I’m suffering from mama-withdrawal. My mother is on a trip and not always accessible on the phone, which means I have had to forego my daily morning call complaining to her about how Baby A kept me up all night. I’ve also had to do without the daily afternoon call, asking her to reassure me that I didn’t make a terrible mistake in choosing to leave a full-time job to work from home and cater to Her Dictatorship’s every need.
It has been an especially hard week because I have been weaning Baby A and questioning my decision at every turn. Every time Baby A asks – no, begs – to nurse, and I have to gently dissuade her, I’m also struggling to swallow a hiccup of a sob, and aching for my mother. I’ve always been cocooned in the knowledge that dialling her number, whatever time of day, is a desire I should never question: she’s never too busy to take my call, never fed up with discussing the same topic over and over again, never desperate to hog the conversation or one up me when we’re deciding who had the worse day.
It’s a great boost to the ego, knowing that whenever you call or see this one specific person, she will always express real delight. Even when I’m regaling her with something undeniably boring (“I’m trying out quinoa for dinner tonight”, “I couldn’t find parking today”, “The weather is really getting better”), she always shows interest in hearing every detail.
And here’s the thing: I’m a 32-year-old who still finds it immensely reassuring to have someone who is always so reliably happy about the fact that I exist.
If it means so much to me, there can be no denying that it’s just as important for Baby A. Learning from my mom, now that I have a daughter of my own, I try to never forget to show Baby A how happy I am to see her, to have her.
At times, I am buried in front of a screen, zombie-like while scrolling through my phone, or in deep concentration as I write an article.
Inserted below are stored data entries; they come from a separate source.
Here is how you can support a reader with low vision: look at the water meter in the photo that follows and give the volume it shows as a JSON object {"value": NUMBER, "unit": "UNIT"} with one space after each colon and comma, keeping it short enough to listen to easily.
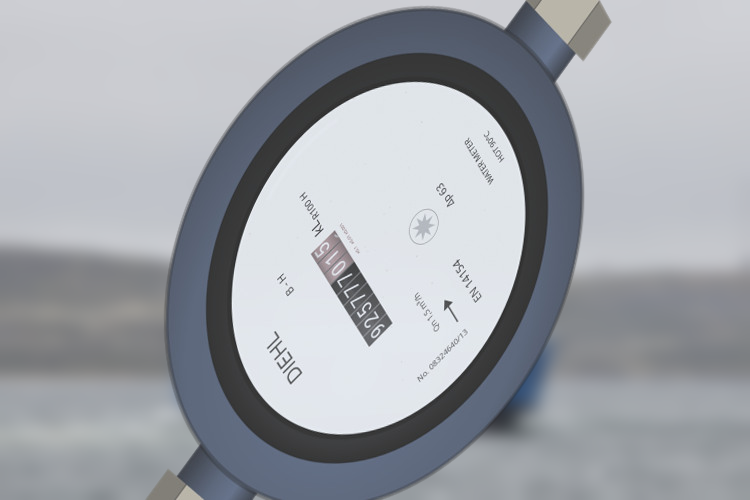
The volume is {"value": 925777.015, "unit": "kL"}
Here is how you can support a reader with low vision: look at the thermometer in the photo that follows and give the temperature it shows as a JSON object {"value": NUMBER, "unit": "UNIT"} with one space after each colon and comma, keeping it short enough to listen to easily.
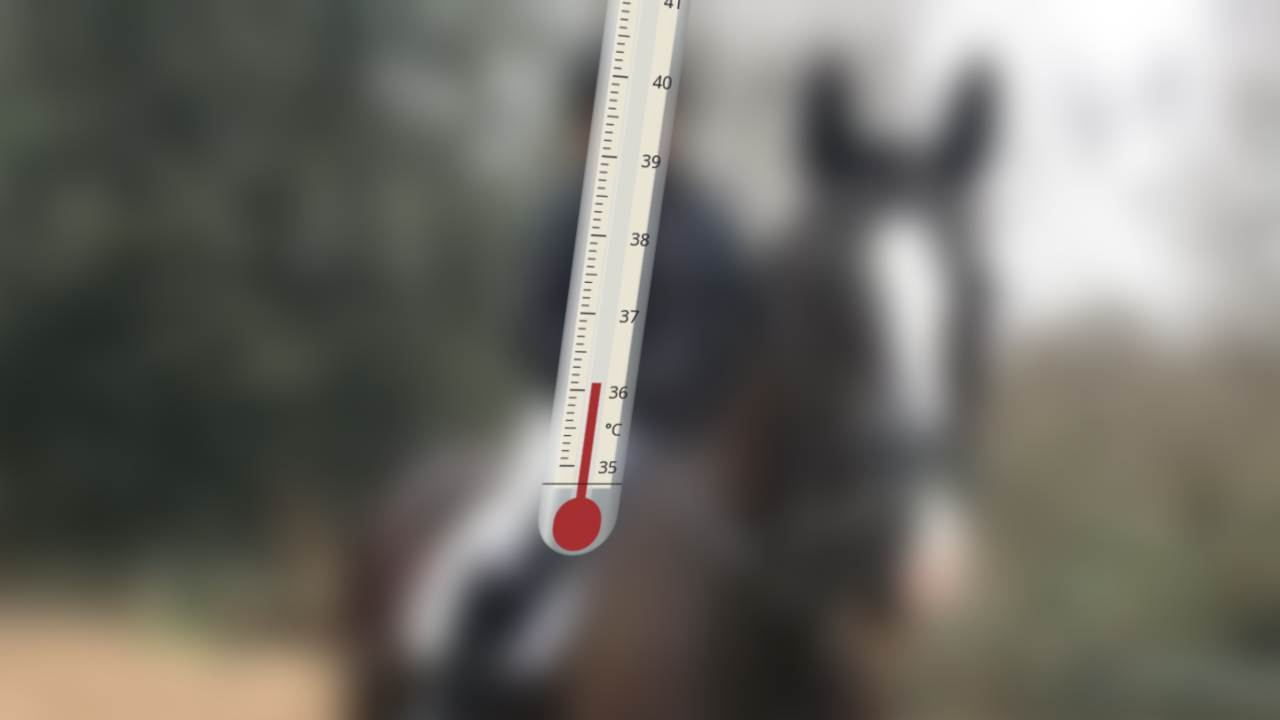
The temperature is {"value": 36.1, "unit": "°C"}
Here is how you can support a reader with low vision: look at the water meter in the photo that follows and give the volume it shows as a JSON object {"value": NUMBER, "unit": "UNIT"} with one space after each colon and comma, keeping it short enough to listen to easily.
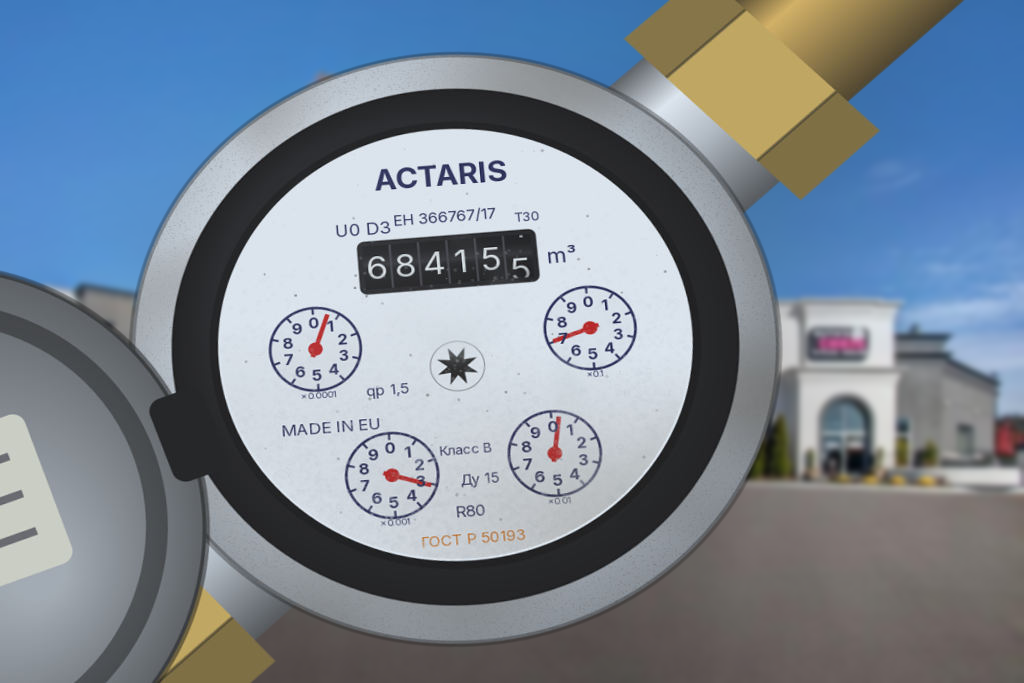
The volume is {"value": 684154.7030, "unit": "m³"}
It’s a challenge, when a deadline is looming, not to let out a frustrated sigh when Baby A attempts to climb on my lap. And it’s a daily exercise in self-control not to shout out a stream of expletives when she pounds on the laptop and disrupts a piece of writing.
But I try. I try never to hide my happiness that she exists. I try to keep my smile at the ready and my eyes honest and twinkling when she calls out for “mama”.
When I walk in the door to a little girl who trips over her own feet as she rushes into my arms, I want her to know that she’s the reason I’m always happy to come home.
When I’m sick, or stressed, or rushed and busy, I want Baby A to always know that I’m 100 per cent glad she’s there and that she’s always my number one priority.
The author Toni Morrison shared a moving sentiment on Oprah years ago: “When my children used to walk in the room, I looked at them to see if they had buckled their trousers or if their hair was combed or if their socks were up. You think your affection and your deep love is on display because you’re caring for them. It’s not. When they see you, they see the critical face.” Does your face light up when your child comes into the room, she asked. Because they notice.
Baby A, I think, has definitely begun to notice. She sometimes hides for a second then reappears so I’ll make a big production of seeing her, hugging her, showering her with kisses. She believes she is worthy of such fanfare. To me, she is.